*Task to complete*.
Among the entries below, only the lines starting at the one with "dex」アプリ提供開始 複数AIエージェントを統合管理" and ending at the one with "interessante em tela. Após sua primeira", both included, are to be printed exactly.

*Provided data*.
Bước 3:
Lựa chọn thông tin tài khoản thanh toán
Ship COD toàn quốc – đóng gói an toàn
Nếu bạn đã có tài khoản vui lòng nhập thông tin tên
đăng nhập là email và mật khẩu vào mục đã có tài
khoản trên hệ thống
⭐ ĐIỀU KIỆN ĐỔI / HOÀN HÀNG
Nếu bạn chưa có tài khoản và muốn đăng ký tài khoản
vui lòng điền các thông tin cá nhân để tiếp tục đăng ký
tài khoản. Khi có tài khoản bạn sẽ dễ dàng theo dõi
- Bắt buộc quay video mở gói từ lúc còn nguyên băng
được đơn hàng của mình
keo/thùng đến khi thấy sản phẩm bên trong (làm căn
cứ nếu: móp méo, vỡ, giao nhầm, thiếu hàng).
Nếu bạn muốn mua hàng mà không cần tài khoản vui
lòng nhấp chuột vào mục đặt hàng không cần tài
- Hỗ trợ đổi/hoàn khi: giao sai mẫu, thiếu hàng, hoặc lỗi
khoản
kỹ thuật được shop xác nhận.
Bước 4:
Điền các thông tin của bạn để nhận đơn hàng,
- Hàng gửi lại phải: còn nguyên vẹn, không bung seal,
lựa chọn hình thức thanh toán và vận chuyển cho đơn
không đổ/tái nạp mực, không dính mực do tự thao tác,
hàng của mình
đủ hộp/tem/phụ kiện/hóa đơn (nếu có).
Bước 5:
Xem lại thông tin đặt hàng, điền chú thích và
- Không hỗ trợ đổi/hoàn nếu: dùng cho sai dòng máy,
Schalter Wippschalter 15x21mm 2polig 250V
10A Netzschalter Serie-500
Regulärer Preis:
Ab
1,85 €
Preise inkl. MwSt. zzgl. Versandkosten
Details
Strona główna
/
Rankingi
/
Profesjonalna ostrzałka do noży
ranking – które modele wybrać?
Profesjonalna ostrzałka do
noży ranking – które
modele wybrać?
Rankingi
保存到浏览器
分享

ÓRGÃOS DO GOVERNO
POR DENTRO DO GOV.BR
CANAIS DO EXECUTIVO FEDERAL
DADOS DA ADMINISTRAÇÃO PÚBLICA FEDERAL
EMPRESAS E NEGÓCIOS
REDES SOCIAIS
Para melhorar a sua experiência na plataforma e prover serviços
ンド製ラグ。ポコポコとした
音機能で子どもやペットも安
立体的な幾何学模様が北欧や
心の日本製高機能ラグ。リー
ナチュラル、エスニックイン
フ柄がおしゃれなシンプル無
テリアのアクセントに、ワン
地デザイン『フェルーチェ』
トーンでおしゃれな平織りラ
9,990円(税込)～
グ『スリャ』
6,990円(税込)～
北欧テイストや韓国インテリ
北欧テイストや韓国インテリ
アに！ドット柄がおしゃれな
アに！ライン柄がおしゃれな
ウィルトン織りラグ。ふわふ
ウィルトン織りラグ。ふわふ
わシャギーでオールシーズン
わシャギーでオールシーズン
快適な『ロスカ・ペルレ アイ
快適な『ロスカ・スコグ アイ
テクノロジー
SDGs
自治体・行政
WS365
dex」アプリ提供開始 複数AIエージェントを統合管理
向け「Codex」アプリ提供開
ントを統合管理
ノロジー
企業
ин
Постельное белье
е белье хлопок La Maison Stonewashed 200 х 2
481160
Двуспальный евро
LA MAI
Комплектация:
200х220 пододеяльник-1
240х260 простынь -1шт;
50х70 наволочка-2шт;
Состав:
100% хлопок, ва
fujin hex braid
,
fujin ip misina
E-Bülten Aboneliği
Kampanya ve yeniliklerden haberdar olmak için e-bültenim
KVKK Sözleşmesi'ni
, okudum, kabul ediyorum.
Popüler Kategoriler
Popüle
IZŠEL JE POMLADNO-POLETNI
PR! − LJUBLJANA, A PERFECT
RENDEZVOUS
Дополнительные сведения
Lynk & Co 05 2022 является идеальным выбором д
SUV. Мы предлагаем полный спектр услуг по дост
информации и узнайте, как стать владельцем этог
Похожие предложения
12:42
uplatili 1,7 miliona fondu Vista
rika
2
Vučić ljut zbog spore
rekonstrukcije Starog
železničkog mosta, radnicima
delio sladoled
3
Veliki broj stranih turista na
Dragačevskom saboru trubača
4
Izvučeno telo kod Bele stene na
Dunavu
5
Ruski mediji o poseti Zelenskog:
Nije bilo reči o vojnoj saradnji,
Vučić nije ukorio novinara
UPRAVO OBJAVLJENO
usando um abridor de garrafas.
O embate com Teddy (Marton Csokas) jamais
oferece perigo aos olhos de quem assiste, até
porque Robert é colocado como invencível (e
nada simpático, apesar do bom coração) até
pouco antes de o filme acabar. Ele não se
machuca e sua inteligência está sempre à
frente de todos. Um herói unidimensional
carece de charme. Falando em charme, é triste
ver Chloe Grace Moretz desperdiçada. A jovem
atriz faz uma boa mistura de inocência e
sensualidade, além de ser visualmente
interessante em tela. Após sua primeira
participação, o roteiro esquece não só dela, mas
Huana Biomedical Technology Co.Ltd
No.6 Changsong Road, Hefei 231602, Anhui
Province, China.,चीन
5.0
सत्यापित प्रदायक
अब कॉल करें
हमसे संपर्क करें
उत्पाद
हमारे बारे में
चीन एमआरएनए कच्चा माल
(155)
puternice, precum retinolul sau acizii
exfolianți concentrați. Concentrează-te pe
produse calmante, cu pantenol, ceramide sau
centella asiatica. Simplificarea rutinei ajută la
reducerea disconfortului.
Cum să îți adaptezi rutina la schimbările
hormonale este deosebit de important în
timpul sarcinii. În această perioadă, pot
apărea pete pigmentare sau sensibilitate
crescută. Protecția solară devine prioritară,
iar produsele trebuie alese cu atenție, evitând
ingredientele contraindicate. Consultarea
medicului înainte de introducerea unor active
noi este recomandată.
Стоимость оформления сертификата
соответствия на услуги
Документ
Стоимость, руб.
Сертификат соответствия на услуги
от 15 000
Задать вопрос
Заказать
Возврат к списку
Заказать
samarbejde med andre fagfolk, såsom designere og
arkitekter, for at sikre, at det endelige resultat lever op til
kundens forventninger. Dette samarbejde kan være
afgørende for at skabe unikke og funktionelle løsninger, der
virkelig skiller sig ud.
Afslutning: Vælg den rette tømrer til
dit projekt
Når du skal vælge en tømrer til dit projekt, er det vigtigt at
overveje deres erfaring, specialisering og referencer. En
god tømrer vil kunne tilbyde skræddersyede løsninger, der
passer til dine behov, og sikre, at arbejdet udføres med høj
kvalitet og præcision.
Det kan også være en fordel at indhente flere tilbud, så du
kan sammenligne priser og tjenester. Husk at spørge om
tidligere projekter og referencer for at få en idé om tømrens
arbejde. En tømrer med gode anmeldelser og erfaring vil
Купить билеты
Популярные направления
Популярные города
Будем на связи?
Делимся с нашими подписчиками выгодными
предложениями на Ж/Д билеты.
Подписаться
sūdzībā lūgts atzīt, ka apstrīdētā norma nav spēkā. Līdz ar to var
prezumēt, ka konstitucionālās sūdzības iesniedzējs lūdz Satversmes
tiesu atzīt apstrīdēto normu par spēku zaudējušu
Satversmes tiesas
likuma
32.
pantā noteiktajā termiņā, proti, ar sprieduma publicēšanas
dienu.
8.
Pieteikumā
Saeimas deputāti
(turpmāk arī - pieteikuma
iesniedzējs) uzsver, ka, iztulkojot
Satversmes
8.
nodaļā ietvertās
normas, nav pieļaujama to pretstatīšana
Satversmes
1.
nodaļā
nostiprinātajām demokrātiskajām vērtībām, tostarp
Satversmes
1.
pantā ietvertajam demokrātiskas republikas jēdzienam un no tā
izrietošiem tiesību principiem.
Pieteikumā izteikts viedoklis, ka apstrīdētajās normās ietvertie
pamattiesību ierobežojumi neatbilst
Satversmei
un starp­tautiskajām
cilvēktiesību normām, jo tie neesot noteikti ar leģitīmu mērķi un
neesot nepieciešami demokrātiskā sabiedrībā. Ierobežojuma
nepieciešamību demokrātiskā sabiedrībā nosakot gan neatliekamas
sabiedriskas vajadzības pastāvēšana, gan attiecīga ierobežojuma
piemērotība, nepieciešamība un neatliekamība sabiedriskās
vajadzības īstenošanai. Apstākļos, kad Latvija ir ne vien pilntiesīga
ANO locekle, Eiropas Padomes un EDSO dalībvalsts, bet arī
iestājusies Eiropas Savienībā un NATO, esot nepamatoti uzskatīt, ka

*Task result*.
dex」アプリ提供開始 複数AIエージェントを統合管理
向け「Codex」アプリ提供開
ントを統合管理
ノロジー
企業
ин
Постельное белье
е белье хлопок La Maison Stonewashed 200 х 2
481160
Двуспальный евро
LA MAI
Комплектация:
200х220 пододеяльник-1
240х260 простынь -1шт;
50х70 наволочка-2шт;
Состав:
100% хлопок, ва
fujin hex braid
,
fujin ip misina
E-Bülten Aboneliği
Kampanya ve yeniliklerden haberdar olmak için e-bültenim
KVKK Sözleşmesi'ni
, okudum, kabul ediyorum.
Popüler Kategoriler
Popüle
IZŠEL JE POMLADNO-POLETNI
PR! − LJUBLJANA, A PERFECT
RENDEZVOUS
Дополнительные сведения
Lynk & Co 05 2022 является идеальным выбором д
SUV. Мы предлагаем полный спектр услуг по дост
информации и узнайте, как стать владельцем этог
Похожие предложения
12:42
uplatili 1,7 miliona fondu Vista
rika
2
Vučić ljut zbog spore
rekonstrukcije Starog
železničkog mosta, radnicima
delio sladoled
3
Veliki broj stranih turista na
Dragačevskom saboru trubača
4
Izvučeno telo kod Bele stene na
Dunavu
5
Ruski mediji o poseti Zelenskog:
Nije bilo reči o vojnoj saradnji,
Vučić nije ukorio novinara
UPRAVO OBJAVLJENO
usando um abridor de garrafas.
O embate com Teddy (Marton Csokas) jamais
oferece perigo aos olhos de quem assiste, até
porque Robert é colocado como invencível (e
nada simpático, apesar do bom coração) até
pouco antes de o filme acabar. Ele não se
machuca e sua inteligência está sempre à
frente de todos. Um herói unidimensional
carece de charme. Falando em charme, é triste
ver Chloe Grace Moretz desperdiçada. A jovem
atriz faz uma boa mistura de inocência e
sensualidade, além de ser visualmente
interessante em tela. Após sua primeira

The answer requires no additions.